The active learning helps a lot to mitigate the labelling cost. However, the labelling time I was expecting to spend was less then I imagined, so I ended manually labelling everything.
Extract features from the video data
Now, each row of our dataset is a video with its data, like title, number of views, author, description, video height, video width and other information. From these fields, I made feature engineering to extract some features that can be helpful to later.
This way, I extracted the number of views, view per day, video resolution and made a Bag of Words (BoW) with the title string. Surely, there are much more features that could be extracted, especially from video description and video tags. However, I left a more deep feature engineering to future works.
Train a Random Forest and a LightGBM model and ensamble them
With the extracted features and the labels, we can split the dataset in train and validation. I chose not to make a test set, leaving the ultimate validation to production data.
First I trained a LightGBM model optimizing its parameters with a bayesian optimization along with some data pre-processing parameters (like n_gram range for BoW). Then, the Random Forest model was trained with the same pre-processing parameters found on bayesian search. For more details, you can check the implementation. I looked for an ensemble of these two models giving a weight to each model.
To measure how well the model is performing, I chose not to use precision, recall and F1-Score. Since the problem involves a recommendation, the final output should be a ranking of the most relevant recommendations (output closer to 1). Then I used the average_precision_score, roc_auc and log_loss to better evaluate the model.
Also, I made a Learning Curve Analysis (LCA) to check if the data used was enough to have a consistent prediction. The ROC curve and the LCA can be seen on the figures below. The feature extraction and the modelling is on “final_model.py”
Build a simple app to serve the model through Heroku
Now that we have our model, we can make an application to predict on production data. Since our data is from youtube searches, if we use the same queries used to make the dataset, we would probably get the same or almost the same videos used to train/validate the model. Then I changed most of the queries to get different videos at the application.
This process includes an application (app.py) built with Flask. This script is responsible to call the functions to scrap new data, treat it and use the saved model to predict the output and finally, make the .html file to present the final output. The scrapped data is pre-processed and stored on a SQLite database and then queried to make predictions, this way later I can insert new data to the database and easy re-run the application.
To deploy it, I used Docker and Gunicorn. There is a Dockerfile with the configuration on the deploy folder. You can easily run a docker locally or even deploy it through Heroku, which I have done following the guide on Heroku documentation.
You can see the deployed application screenshot below:
However, if you open it now probably the music list will be the same or quite similar to the screenshot.
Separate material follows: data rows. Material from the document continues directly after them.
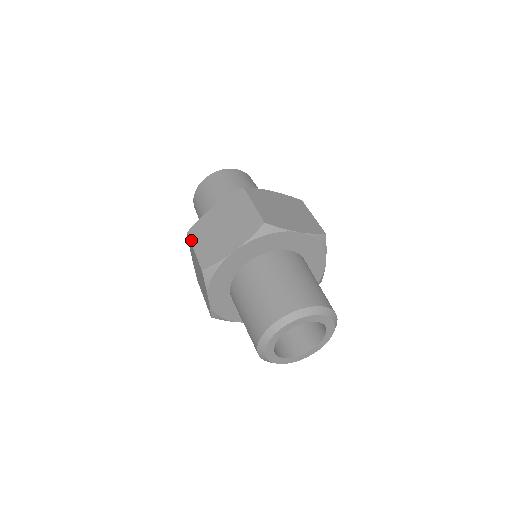
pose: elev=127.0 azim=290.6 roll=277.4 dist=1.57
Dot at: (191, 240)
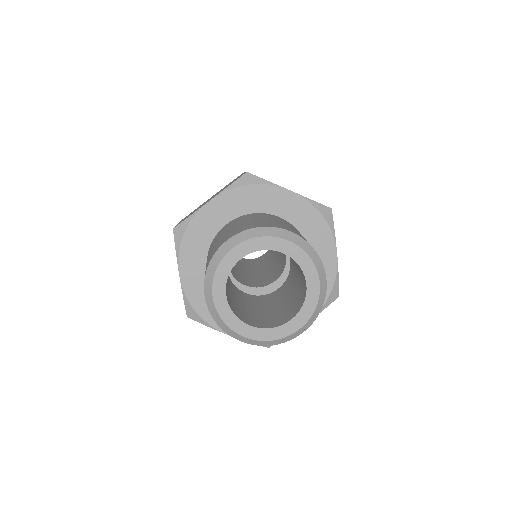
Dot at: (180, 221)
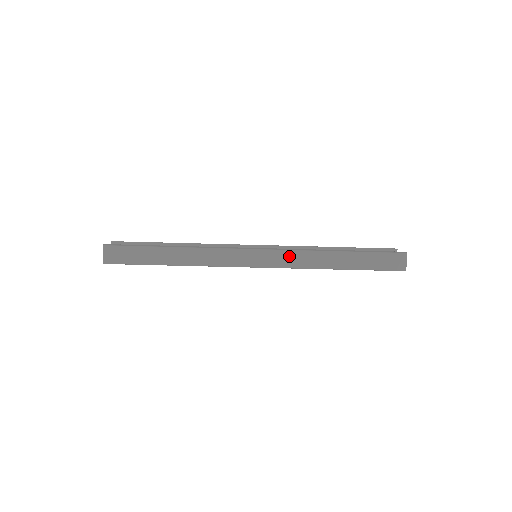
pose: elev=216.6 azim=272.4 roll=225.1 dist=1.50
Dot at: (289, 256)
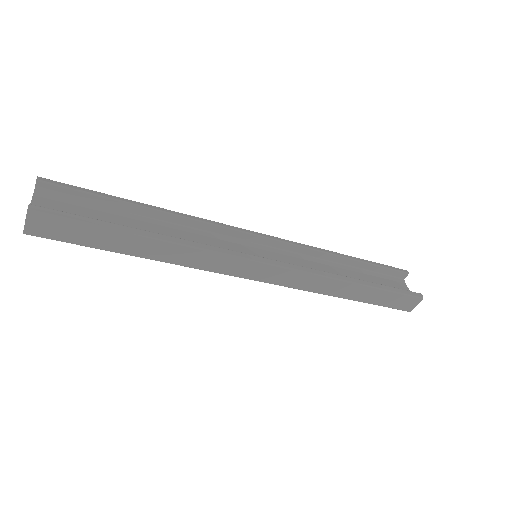
Dot at: (301, 277)
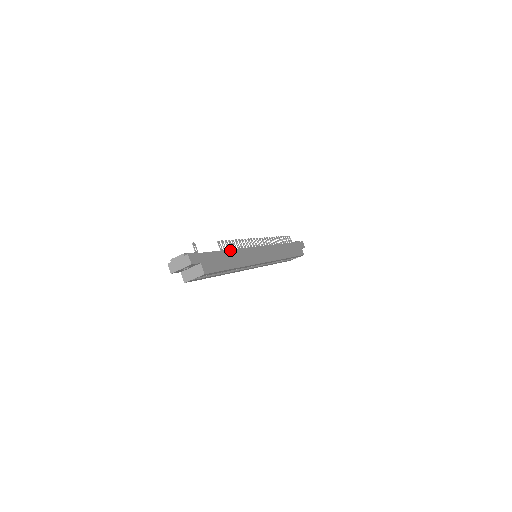
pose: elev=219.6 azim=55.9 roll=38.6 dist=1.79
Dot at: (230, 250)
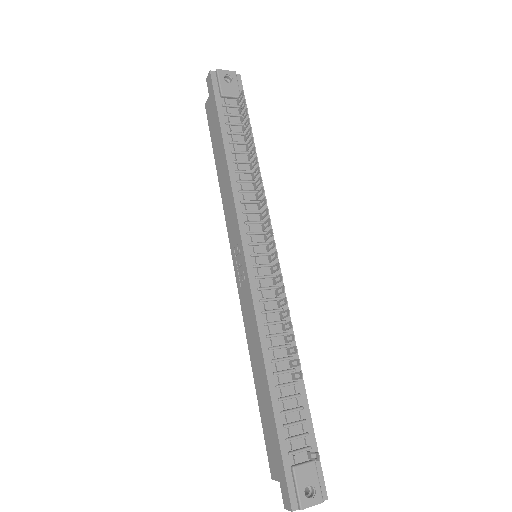
Dot at: (300, 368)
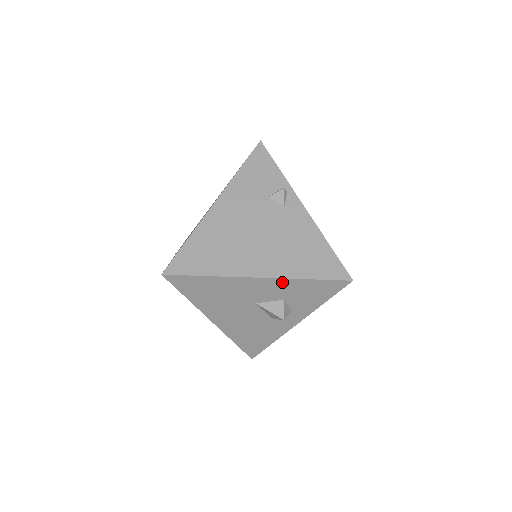
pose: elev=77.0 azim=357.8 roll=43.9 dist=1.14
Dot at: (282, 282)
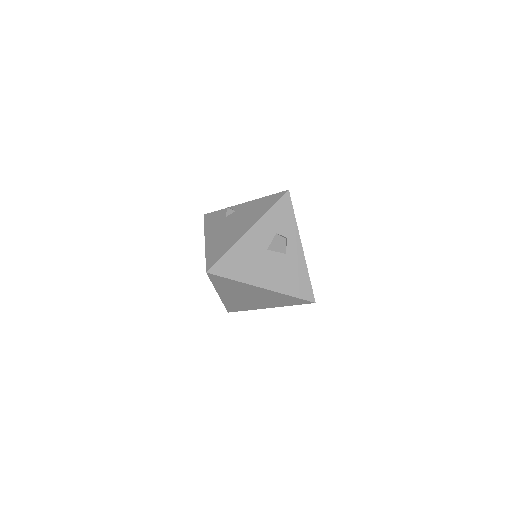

This can happen due to music do not change a lot over time and, the model just makes a re-classification when I want; there is no re-train routine scheduled.
Conclusion
Looking at the model predictions at production there a clear bias. A lot of the recommend videos have the String “Official Music Video” on the title. Probably this is a heavy feature that does not make a lot of sense. Many improvements can be made to improve the model performance and better understand the predictions.
Hope this article gives ideas and helps anyone who reads it. Again, this is article is not describing every step, however, the code is available at GitHub.